Changing mis-spelled name difficult? Compañero's bill offers easyway out
What if your name is Abigail and then you suddenly found out that your name at the civil registry was spelled Abigil? Or your family name is Dimasangkay but your registered family name was Demasangcay? Or you thought all along that your name was Nelly or Mabel, only to find out later that it was spelled at the civil registrar's office as Nellie or Amabel?
Or, what if your actual date of birth is different from what was registered at the civil registrar's office?
There are thousands whose names were mis-spelled or whose dates of birth were wrongly entered at the civil registry. These errors, which at first seemed to be a source of amusement, would later give headaches to those with unintended "aliases" while they enrolled in high school or college, processed travel documents or filed an application for a professional board examination.
At present, their only legal recourse to correct the erroneous entries is to go to the courts. This, however, is very tedious, time consuming and expensive. Most have to live their lives with a name mangled by a civil registrar who did not know how to spell.
There is a less cumbersome but illegal way of correcting a misspelled name, and that is by registering the person's birth a second time. A person previously registered in one place is registered for a second time in another place, sometimes with a different birthday, with the only expense the penalty for delayed registration. Others try to secure fake birth certificates from a syndicate in the hope that the illicit method would not be detected.

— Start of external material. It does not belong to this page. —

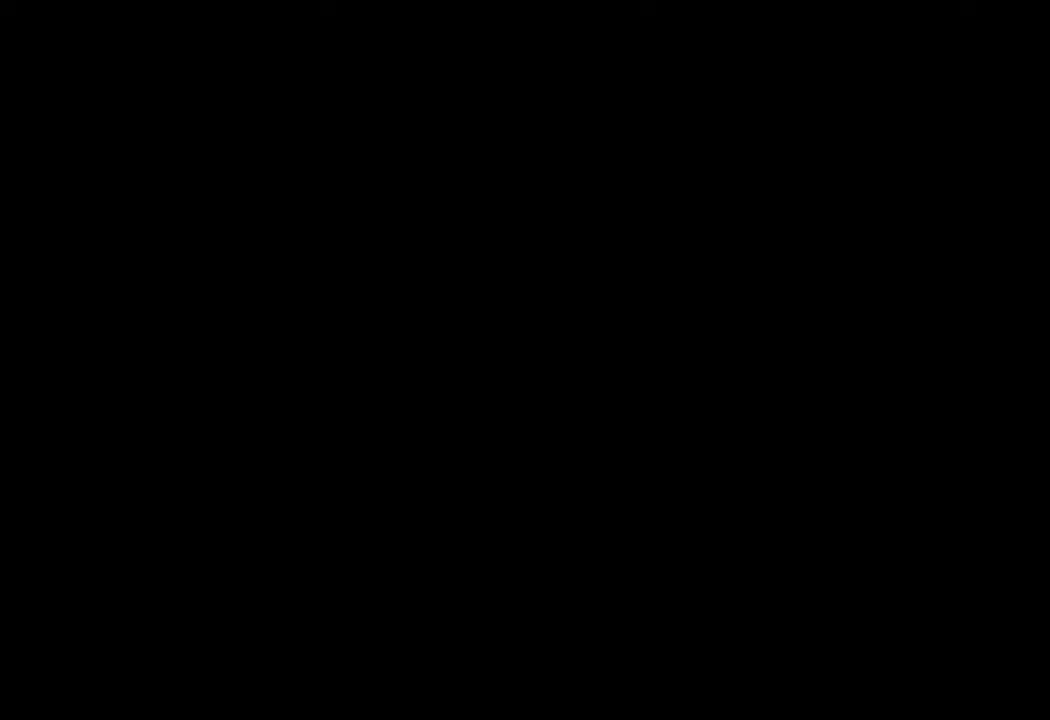
{"buttons": [], "left_stick": "center", "right_stick": "center", "events": []}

Sen. Renato Cayetano has sought to ease the problem of these persons by filing a bill that would simplify and make less tedious the correction of clerical errors in the civil registry.
Cayetano, chairman of the Senate committee on justice and human rights, noted that aside from the tedious and expensive process of correcting mis-spelled names, the filing of petition to correct the entry also clogs further the dockets of courts.
"Once this bill is approved, interested parties no longer have to spend up to P25,000 to correct an error in an entry in the civil registry," he said.
His Senate Bill No. 2027 seeks to amend the Civil Code by authorizing city and municipal civil registrars to correct or change clerical or typographical errors in the civil registry without need of a judicial order.
Under the measure, any person with direct and personal interest in the correction of clerical or typographical error in the civil registrar may file in person a verified petition with the local civil registry office where the record being sought to be corrected is kept.
If the interested party has moved to another province and it would not be practical for him to appear in person before the office keeping the documents to be corrected, then he may file a petition with the provincial statistics officer in the province where he has moved.
Citizens residing in foreign countries may file their petition in person with the nearest Philippine consulate.
Cayetano said that the decision of a local civil registrar shall be subject to automatic review by the Civil Registrar General, who should act on it within 10 days after receipt of the decision, otherwise it shall become final and executory.
"If the Civil Registrar General finds that the correction is not clerical or typographical in nature, or is one that affects the civil status of the petitioner, he may set aside the decision of the concerned local registrar and advice the petitioner to go to the courts instead," Cayetano said.